Dire que le système scolaire béninois est aujourd’hui au creux de la vague, c’est reconnaître qu’il fut à son sommet et peut donc s’y retrouver. La tâche de l’aider à remonter sera d’autant plus aisée que l’on se rendra claires les trois raisons à la base de sa disgrâce.
Il y a une centaine d’années, l’école au Dahomey apparaissait comme pourvoyeuse d’emplois. Illusion. Elle ne crée pas d’emploi. Mais les Dahoméens étaient peu nombreux, et la fonction publique et privée avait besoin de tous ceux qui savaient lire et écrire, peu ou prou. Ainsi, des parents qui n’avaient jamais mis les pieds à l’école, s’empressaient-ils d’y envoyer leurs enfants pour leur éviter plus tard la difficulté du travail du paysan, de l’artisan, de l’ouvrier. A l’école publique, la scolarisation était gratuite et même accompagnée de bonus. L’Etat aidait les écoles privées qui, en retour, n’exigeaient pas grand-chose des parents. Pour endiguer une certaine pénurie de fonctionnaires, le jeune Etat indépendant alla jusqu’à faire une situation salariale aux « huit-vingtième », c’est-à-dire jeunes gens et jeunes filles qui n’avaient pas le BEPC pour avoir échoué aux épreuves orales. Vue donc sous l’angle qu’elle crée des emplois offrant un salaire garanti à vie, l’école était adulée, elle avait tous les suffrages. Hélas, deux des trois raisons supra n’ont pas résisté au temps : la population ne cesse de croître ; la scolarisation a désormais un coût qui ne cesse de grimper.
Quant à l’illusion que l’école crée des emplois, il n’en reste plus rien, et l’on a même connu une cruelle sanction de ladite illusion quand, sur ordre de la Banque mondiale et du FMI, l’Etat en faillite a mis fin inopinément au contrat à vie de milliers de ses fonctionnaires sachant très bien lire et écrire. Mort définitive de la fausse équation école = emploi assuré. Non, l’école ne crée pas d’emploi. Après sept ans en faculté, le jeune médecin doit souvent créer son cabinet de soins. Un cadre formé pour enseigner l’anglais s’est fait expert dans la culture de l’ananas. Il existe un brillant agrégé d’histoire qui n’est pas devenu fonctionnaire. Certains lettrés qui lorgnent l’argent massif, rapide et sans travail, vont vers le narcotrafic ou la cybercriminalité. L’école ne crée pas d’emploi. Et pas non plus chômage ni délinquance. Elle crée responsabilité et capacité à… Aujourd’hui, si vous portez des dizaines d’années de scolarité et êtes bardé de diplômes, vous devez vous prendre en charge, non sur des voies obliques interdites par la morale et la loi, mais sur les voies du devoir et du savoir créateur.

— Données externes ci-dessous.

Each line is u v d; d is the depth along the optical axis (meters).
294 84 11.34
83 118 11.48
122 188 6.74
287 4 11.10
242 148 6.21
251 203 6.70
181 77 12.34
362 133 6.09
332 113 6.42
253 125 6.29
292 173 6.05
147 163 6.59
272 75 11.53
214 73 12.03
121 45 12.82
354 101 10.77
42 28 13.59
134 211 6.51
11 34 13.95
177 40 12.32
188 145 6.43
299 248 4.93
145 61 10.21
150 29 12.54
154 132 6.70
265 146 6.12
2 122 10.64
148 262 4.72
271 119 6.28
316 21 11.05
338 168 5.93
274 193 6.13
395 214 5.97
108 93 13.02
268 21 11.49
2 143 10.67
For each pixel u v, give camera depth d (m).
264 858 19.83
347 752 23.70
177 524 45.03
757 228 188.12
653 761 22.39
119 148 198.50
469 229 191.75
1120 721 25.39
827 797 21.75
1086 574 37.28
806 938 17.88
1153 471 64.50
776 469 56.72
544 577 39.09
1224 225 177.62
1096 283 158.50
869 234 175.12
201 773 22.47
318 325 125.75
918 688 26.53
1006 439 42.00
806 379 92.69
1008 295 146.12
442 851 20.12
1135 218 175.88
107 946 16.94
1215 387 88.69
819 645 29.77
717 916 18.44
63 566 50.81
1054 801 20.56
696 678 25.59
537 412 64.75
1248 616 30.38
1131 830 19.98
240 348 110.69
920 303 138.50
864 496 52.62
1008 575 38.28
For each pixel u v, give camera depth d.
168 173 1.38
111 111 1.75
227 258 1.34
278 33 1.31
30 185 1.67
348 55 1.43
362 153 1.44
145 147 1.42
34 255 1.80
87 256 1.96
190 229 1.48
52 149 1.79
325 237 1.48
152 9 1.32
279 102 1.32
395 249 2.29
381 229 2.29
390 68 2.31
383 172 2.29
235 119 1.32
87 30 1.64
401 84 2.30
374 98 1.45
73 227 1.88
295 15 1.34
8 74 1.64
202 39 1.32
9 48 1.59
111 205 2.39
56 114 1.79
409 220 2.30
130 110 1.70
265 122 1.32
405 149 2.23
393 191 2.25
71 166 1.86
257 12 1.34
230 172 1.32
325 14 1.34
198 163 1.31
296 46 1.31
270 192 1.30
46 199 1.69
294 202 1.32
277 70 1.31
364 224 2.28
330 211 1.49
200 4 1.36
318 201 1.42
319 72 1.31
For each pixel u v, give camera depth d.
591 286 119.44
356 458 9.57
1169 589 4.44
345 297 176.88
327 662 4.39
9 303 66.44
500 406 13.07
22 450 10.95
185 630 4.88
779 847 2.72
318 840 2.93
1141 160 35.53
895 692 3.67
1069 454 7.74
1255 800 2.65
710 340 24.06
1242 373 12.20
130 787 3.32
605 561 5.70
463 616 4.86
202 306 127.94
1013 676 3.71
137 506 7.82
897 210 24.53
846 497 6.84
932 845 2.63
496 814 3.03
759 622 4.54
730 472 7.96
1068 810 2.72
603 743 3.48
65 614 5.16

L’Ecole ne crée pas d’emploi. Mais il y a ce que Michel Foucault appelle, à juste raison, « un privilège absolu de l’écriture ». Ce privilège conduit à des mondes lointains et nouveaux, l’esprit y gagne en ouverture, l’intelligence en affinement ; il libère et décuple les énergies créatrices qui sommeillent en tout homme. Or ce privilège ne s’acquiert nulle part ailleurs qu’à l’école. Le séjour à l’école ne saurait donc être libre, en tout cas pas du tout facultatif. Sans le séjour à l’école, le génie en l’homme peut ne jamais s’épanouir. C’est l’école qui fait acquérir à l’homme la faculté de créer des emplois susceptibles de devenir sources d’emplois nouveaux. Les peuples avancés, et qui avancent vers la lune et vers Mars, l’ont compris. Les peuples d’Afrique, notamment ceux du Bénin, n’avanceront pas sans passer par l’espace école, espace d’acquisition du « privilège absolu de l’écriture ».
Et le bonheur total, c’est quand les Etats africains auront compris que l’esprit ouvert et l’intelligence affinée, c’est le citoyen abordant avec assurance « les avenues de l’avenir » d’abord dans la langue entendue quand il faisait corps avec sa mère. L’UNESCO l’atteste, et assure que, à trois ans, comme en se jouant, l’enfant acquiert le « privilège absolu » dans sa langue maternelle. La remontée en crédibilité de l’Ecole au Bénin et partout en Afrique passe par la langue de Maman. Ecrite. Lue. Instrument premier de tous les développements.